→ **What you will do**:
Can you quote the records below word for word, from their first line through the line containing "genus: Scrophularia", with that line included?

→ **Record extracts**:
▼

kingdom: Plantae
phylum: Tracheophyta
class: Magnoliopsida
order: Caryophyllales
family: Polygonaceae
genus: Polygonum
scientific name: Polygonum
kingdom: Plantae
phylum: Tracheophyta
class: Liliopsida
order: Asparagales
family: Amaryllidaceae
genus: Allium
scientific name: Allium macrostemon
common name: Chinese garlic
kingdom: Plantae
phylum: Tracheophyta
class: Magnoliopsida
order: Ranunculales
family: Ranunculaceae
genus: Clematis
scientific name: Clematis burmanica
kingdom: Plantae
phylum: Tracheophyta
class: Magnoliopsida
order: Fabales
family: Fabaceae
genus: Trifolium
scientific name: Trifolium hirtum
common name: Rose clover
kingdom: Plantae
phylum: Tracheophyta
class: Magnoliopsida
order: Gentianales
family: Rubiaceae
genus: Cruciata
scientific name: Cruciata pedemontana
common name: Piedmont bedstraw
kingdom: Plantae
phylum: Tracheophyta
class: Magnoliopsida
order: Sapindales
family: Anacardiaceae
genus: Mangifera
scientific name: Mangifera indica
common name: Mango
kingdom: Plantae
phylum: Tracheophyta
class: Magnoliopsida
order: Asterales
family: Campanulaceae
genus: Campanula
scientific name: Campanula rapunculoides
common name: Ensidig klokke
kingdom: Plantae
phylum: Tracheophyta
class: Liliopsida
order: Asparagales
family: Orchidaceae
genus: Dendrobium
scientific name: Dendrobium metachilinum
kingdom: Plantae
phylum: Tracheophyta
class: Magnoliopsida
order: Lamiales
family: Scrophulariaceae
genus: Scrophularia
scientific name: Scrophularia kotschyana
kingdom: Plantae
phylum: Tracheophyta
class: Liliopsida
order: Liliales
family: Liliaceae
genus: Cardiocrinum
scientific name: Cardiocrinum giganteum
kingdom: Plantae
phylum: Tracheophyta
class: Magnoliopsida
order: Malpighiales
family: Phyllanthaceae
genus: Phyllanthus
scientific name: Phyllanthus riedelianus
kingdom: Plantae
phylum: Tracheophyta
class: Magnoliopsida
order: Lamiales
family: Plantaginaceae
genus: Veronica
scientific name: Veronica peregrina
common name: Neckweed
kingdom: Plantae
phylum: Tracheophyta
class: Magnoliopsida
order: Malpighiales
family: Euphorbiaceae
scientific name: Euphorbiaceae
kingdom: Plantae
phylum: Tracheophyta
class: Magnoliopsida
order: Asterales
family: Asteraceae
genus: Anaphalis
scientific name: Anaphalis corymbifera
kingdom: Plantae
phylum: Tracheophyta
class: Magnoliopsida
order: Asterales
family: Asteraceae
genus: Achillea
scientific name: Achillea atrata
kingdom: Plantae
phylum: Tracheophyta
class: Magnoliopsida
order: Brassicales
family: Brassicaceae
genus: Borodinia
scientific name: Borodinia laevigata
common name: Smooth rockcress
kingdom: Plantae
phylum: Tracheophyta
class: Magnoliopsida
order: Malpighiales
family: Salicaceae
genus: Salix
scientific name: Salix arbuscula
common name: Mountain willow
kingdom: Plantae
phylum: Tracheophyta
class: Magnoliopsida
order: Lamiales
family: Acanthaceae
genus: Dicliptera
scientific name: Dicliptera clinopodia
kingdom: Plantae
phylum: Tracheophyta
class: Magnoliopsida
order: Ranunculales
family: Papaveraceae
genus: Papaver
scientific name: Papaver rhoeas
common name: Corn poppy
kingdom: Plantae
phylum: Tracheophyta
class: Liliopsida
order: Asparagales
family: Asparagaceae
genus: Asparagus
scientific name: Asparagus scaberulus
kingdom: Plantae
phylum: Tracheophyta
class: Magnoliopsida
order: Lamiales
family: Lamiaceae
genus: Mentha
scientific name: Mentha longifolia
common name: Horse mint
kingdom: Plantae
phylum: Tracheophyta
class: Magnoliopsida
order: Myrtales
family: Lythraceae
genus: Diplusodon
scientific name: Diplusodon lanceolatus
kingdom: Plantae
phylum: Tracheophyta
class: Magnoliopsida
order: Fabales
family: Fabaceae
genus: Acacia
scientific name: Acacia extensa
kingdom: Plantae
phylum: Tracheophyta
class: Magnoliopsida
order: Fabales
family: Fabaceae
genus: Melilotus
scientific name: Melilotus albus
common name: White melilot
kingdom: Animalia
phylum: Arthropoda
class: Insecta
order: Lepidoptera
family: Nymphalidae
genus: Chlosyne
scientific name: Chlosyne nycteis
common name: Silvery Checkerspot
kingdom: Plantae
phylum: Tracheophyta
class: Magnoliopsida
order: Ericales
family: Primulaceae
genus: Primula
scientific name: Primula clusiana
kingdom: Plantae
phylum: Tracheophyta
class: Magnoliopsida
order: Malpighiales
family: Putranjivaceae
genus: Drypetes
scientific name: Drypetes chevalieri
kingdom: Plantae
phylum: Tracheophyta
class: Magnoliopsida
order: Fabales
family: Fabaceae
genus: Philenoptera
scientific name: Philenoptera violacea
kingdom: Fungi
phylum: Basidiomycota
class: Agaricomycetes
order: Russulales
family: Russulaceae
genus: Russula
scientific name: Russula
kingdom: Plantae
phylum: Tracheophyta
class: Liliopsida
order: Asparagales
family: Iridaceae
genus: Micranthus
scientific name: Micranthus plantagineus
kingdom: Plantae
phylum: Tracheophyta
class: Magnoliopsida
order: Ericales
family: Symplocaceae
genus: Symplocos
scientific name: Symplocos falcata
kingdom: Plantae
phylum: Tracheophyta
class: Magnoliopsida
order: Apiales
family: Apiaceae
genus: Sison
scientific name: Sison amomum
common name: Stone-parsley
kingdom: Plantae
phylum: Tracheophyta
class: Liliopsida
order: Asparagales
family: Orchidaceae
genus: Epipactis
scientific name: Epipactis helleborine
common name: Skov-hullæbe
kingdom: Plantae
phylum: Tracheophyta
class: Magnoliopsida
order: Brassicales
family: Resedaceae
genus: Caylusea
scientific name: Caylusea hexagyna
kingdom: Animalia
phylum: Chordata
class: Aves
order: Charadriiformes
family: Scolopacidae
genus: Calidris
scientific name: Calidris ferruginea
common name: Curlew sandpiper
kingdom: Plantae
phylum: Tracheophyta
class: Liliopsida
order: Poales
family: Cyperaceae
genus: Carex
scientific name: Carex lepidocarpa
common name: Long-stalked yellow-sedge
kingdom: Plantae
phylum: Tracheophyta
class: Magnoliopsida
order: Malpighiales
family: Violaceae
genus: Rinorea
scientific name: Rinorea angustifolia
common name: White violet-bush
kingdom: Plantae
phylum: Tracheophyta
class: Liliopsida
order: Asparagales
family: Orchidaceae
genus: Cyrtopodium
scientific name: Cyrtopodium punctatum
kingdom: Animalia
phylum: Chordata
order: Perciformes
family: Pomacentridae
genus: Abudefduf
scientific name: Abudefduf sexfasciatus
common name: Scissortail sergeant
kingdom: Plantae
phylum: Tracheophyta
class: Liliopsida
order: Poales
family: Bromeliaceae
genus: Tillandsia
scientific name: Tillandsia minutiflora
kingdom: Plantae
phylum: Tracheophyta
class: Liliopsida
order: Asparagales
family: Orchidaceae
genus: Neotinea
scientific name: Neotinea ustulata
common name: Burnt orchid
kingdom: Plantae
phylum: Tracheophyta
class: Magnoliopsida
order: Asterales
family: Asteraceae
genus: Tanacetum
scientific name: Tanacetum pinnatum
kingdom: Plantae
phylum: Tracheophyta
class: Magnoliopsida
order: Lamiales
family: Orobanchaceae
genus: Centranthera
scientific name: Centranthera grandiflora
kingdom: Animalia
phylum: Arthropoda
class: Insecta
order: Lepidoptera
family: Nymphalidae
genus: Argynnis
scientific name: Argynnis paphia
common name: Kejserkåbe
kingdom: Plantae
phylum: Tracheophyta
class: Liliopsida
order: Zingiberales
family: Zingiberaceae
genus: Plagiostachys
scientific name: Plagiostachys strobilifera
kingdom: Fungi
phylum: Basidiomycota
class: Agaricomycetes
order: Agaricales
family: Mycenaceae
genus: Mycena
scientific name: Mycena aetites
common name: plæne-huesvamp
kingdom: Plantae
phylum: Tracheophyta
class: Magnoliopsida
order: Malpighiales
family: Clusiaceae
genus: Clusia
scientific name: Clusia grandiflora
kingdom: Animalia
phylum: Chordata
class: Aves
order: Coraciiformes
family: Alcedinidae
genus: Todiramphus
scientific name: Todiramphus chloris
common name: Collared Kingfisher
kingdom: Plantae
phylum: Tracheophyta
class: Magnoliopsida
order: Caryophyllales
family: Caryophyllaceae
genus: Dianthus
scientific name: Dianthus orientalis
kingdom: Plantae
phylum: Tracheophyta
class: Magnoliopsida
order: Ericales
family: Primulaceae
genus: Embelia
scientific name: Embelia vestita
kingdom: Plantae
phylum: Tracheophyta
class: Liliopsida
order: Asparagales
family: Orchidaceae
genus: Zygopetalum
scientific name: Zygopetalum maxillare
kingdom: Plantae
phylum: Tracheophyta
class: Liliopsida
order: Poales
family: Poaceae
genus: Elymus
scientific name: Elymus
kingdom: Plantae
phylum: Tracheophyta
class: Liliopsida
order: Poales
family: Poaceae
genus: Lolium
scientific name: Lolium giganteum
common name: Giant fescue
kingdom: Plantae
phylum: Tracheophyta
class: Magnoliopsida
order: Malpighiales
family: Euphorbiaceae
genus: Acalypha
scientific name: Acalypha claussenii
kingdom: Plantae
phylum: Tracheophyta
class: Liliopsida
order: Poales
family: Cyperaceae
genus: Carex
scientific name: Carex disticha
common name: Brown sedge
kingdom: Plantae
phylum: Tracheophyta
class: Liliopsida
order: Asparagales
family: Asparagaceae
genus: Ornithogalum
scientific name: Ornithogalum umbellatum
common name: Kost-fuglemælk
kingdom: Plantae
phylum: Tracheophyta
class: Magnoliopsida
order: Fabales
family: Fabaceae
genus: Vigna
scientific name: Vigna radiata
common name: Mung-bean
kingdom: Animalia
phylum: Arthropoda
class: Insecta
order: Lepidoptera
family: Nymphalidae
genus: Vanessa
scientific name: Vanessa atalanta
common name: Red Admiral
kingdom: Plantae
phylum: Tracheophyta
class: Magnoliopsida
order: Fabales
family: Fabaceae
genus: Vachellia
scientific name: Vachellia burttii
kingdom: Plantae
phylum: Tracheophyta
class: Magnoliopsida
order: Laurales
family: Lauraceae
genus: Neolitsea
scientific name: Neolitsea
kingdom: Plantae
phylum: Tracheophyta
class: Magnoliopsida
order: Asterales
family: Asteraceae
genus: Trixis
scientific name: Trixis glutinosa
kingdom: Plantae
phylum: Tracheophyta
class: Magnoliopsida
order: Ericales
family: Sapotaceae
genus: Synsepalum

▲

→ **Solution to the problem**:
kingdom: Plantae
phylum: Tracheophyta
class: Magnoliopsida
order: Caryophyllales
family: Polygonaceae
genus: Polygonum
scientific name: Polygonum
kingdom: Plantae
phylum: Tracheophyta
class: Liliopsida
order: Asparagales
family: Amaryllidaceae
genus: Allium
scientific name: Allium macrostemon
common name: Chinese garlic
kingdom: Plantae
phylum: Tracheophyta
class: Magnoliopsida
order: Ranunculales
family: Ranunculaceae
genus: Clematis
scientific name: Clematis burmanica
kingdom: Plantae
phylum: Tracheophyta
class: Magnoliopsida
order: Fabales
family: Fabaceae
genus: Trifolium
scientific name: Trifolium hirtum
common name: Rose clover
kingdom: Plantae
phylum: Tracheophyta
class: Magnoliopsida
order: Gentianales
family: Rubiaceae
genus: Cruciata
scientific name: Cruciata pedemontana
common name: Piedmont bedstraw
kingdom: Plantae
phylum: Tracheophyta
class: Magnoliopsida
order: Sapindales
family: Anacardiaceae
genus: Mangifera
scientific name: Mangifera indica
common name: Mango
kingdom: Plantae
phylum: Tracheophyta
class: Magnoliopsida
order: Asterales
family: Campanulaceae
genus: Campanula
scientific name: Campanula rapunculoides
common name: Ensidig klokke
kingdom: Plantae
phylum: Tracheophyta
class: Liliopsida
order: Asparagales
family: Orchidaceae
genus: Dendrobium
scientific name: Dendrobium metachilinum
kingdom: Plantae
phylum: Tracheophyta
class: Magnoliopsida
order: Lamiales
family: Scrophulariaceae
genus: Scrophularia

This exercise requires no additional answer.